» **TASK ITEM**
Take the data below and copy exactly the lines starting at the one with "Numbers Waiting 1st, Cork" and finishing at the one with "This Month Applications, Nenagh: 80 -> 48", both included.

» **AVAILABLE DATA**
== == ==

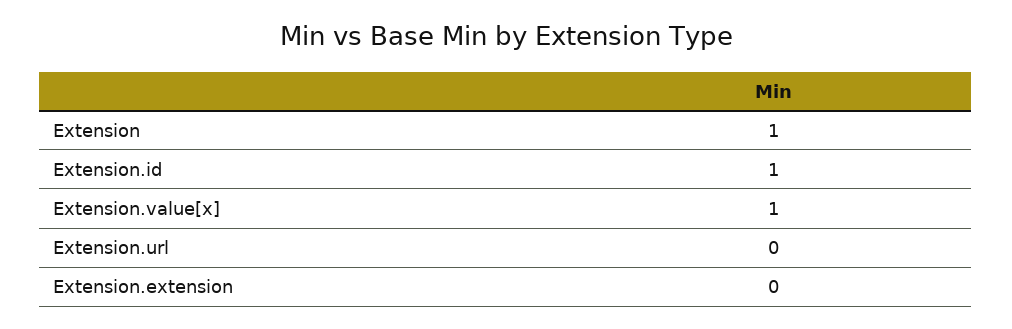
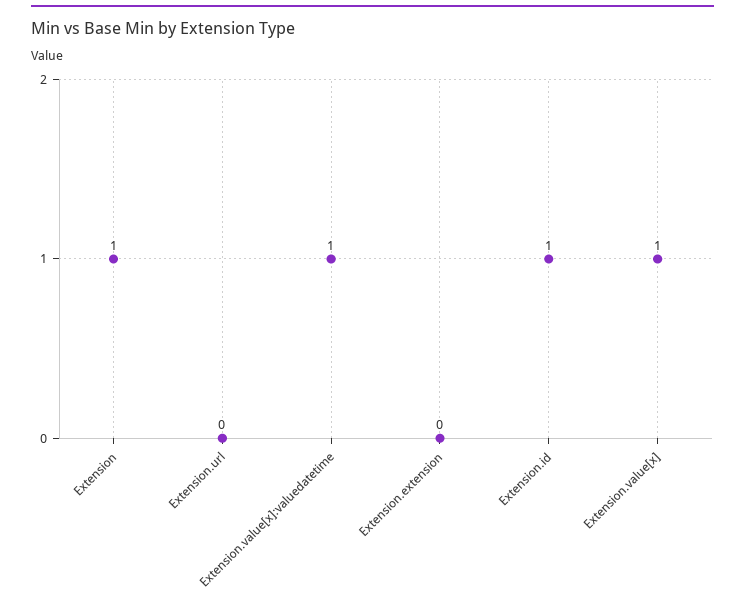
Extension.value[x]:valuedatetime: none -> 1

== == ==

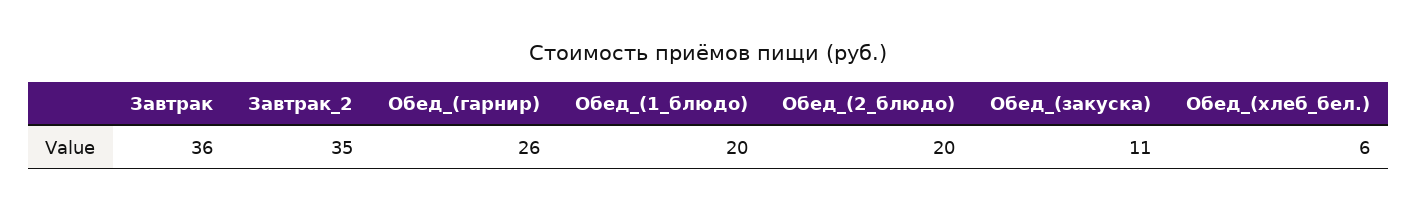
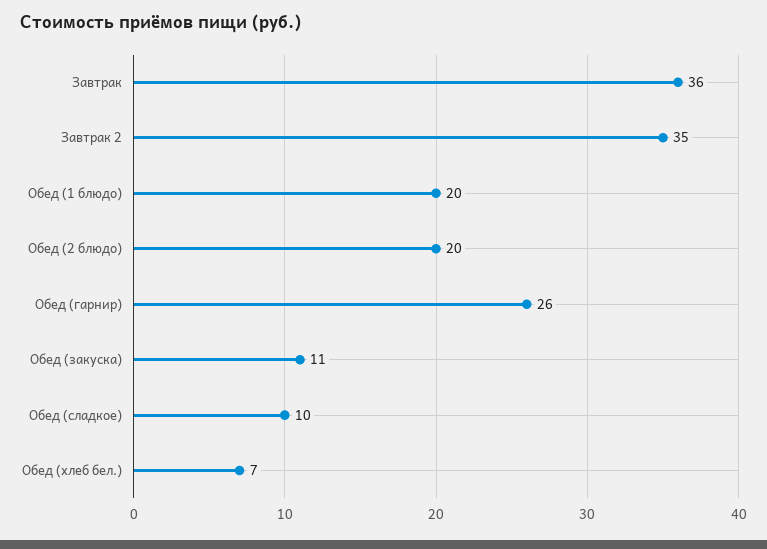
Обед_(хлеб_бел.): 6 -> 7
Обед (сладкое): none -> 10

== == ==

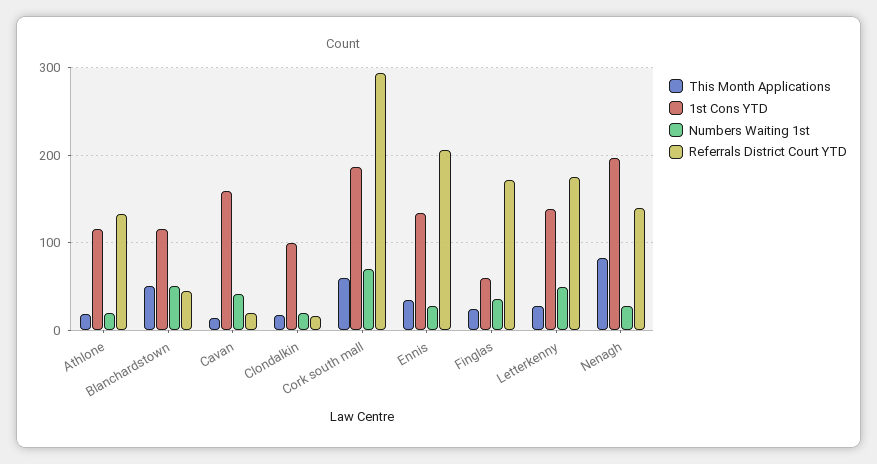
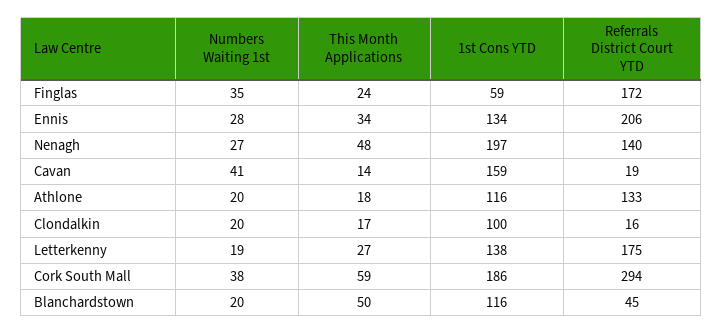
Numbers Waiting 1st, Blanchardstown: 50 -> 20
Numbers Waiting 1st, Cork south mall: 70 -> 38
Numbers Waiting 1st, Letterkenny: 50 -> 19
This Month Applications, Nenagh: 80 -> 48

== == ==

» **RESPONSE**
Numbers Waiting 1st, Cork south mall: 70 -> 38
Numbers Waiting 1st, Letterkenny: 50 -> 19
This Month Applications, Nenagh: 80 -> 48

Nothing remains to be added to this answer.